Why do we need to downcast a variable even if the function will upcast it again right before returning?

Question

While reading a book about modern C++, I have seen a code snippet that confused me. The code has been written to set up PWM (16 bit Timer) for 8 bit AVR microcontroller. The code is like that:

class pwm_base : private util::noncopyable
  {
  public:
    typedef std::uint_fast16_t duty_type;

    pwm_base(const duty_type resol,
             const duty_type duty = 0U) : resolution(resol),
                                          counter   (0U),
                                          duty_cycle(duty),
                                          shadow    (duty) { }

    duty_type get_resolution() const { return resolution; }

    void set_duty(const duty_type duty)
    {
      // Set a new duty cycle in the shadow register.
      mcal::irq::disable_all();

      shadow = static_cast<std::uint_fast8_t>((std::min)(duty, get_resolution())); // ???? (1)

      mcal::irq::enable_all();
    }

    duty_type get_duty() const
    {
      // Retrieve the duty cycle.
      mcal::irq::disable_all();

      const volatile std::uint_fast8_t the_duty = duty_cycle; // ???? (2)

      mcal::irq::enable_all();

      return the_duty;
    }

    virtual void service() = 0;

  protected:
    const duty_type resolution;
          duty_type counter;
          duty_type duty_cycle;
          duty_type shadow;
  };

I have problems with lines indicated by ????. It is clearly seen that both, shadow and duty_cycle have been defined as uint_fast16_t. So, it means that they have to be at least 16 bits. If it is the case, why does the author downcast the result of min method to uint_fast8_t instead of casting to uint_fast16_t at line ???? (1) ? And also, why does at line ???? (2) he downcast again the variable to uint_fast8_t even if the function return type is uint_fast16_t? Are these downcastings required? What are their purposes?

Answer 1

This code seems severely over-engineered, which is always the biggest danger whenever you allow C++. The language tends to encourage making things needlessly complicated just for the heck of it, instead of utilizing the KISS principle.

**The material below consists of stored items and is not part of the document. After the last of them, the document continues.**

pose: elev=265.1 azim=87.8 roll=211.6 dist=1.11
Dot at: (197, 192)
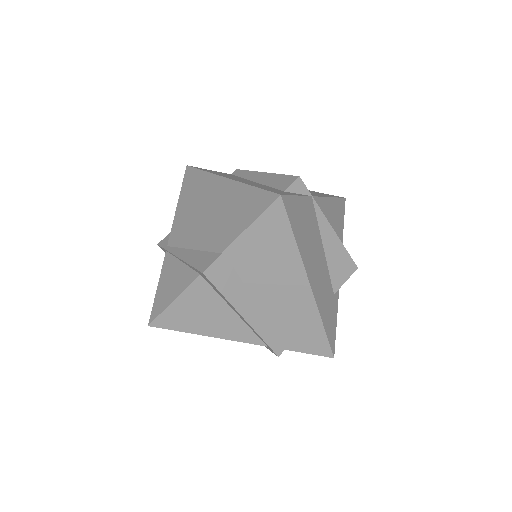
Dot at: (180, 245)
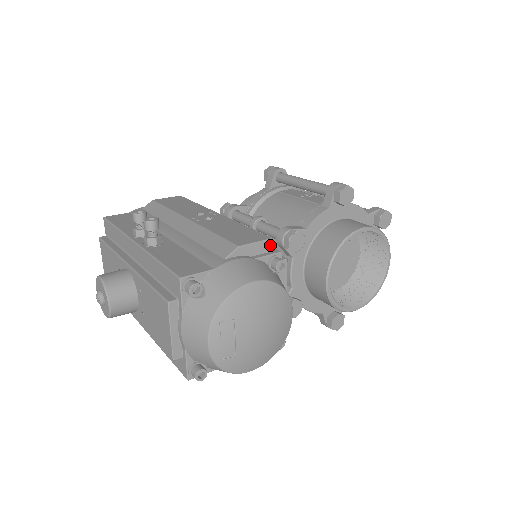
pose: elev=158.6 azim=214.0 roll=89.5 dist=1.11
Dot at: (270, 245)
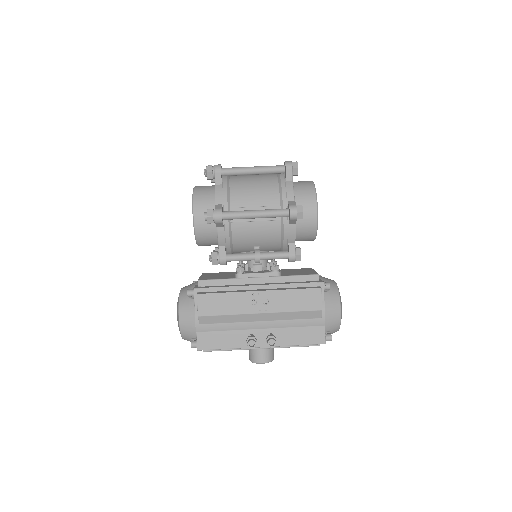
Dot at: (321, 289)
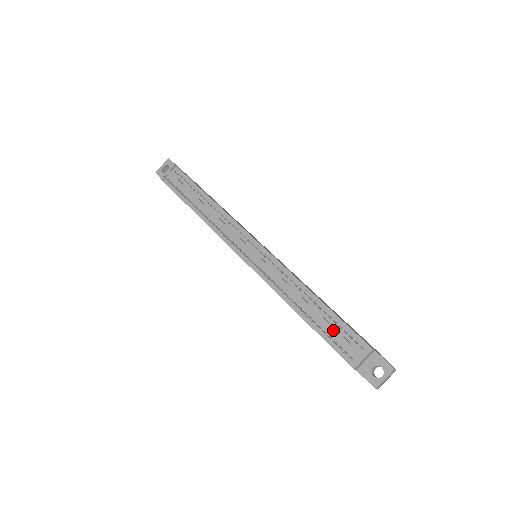
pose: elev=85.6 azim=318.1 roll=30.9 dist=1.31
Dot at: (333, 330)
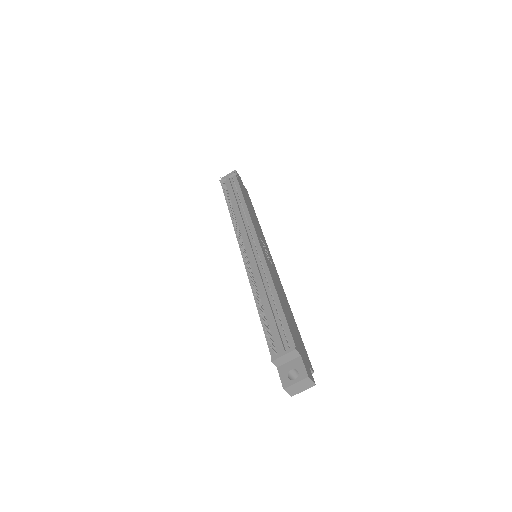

The hard requirements are: on the given hardware, the CPU works fastest with 8 bit types but the PWM register is 16 bits. Period.

Therefore any variable describing period or duty cycle needs to be exactly 16 bits. It doesn't make sense to declare it as uint_fast16_t because the corresponding hardware registers will always be exactly 16 bits, no more, no less.

In general the uint_fast types are only helpful if planning to port this to a 32 bit system somehow, but it is very unlikely that there will exist a 32 bit MCU with an identical PWM peripheral. Thus in this case uint_fast is just useless noise, because the code will never get ported.

The cast to uint8_t supposedly truncates the 16 bit value to the 8 least significant bits. If so, the cast is incorrect, it should never be static_cast<std::uint_fast8_t> but static_cast<std::uint8_t>. I'm otherwise not quite following what the code is supposed to do, update the duty cycle somewhere, I would assume.

Furthermore, disabling the interrupt mask as a re-entrancy protection feature probably doesn't make sense, as this can cause unexpected timing problems. If this class is to be used from inside an ISR then another protection mechanism might be more suitable, such as a semaphore or atomic access/inline asm. PWM in particular is picky with when/how you change the duty cycle, or you might get glitches.

Overall, I would strongly recommend not to use C++ on an ancient, severely resource-confined 8 bit microcontroller. Or to use ancient 8 bit microcontrollers instead of ARM when learning embedded systems, 8-bitters are much harder to program in C (or C++) than 32-bitters.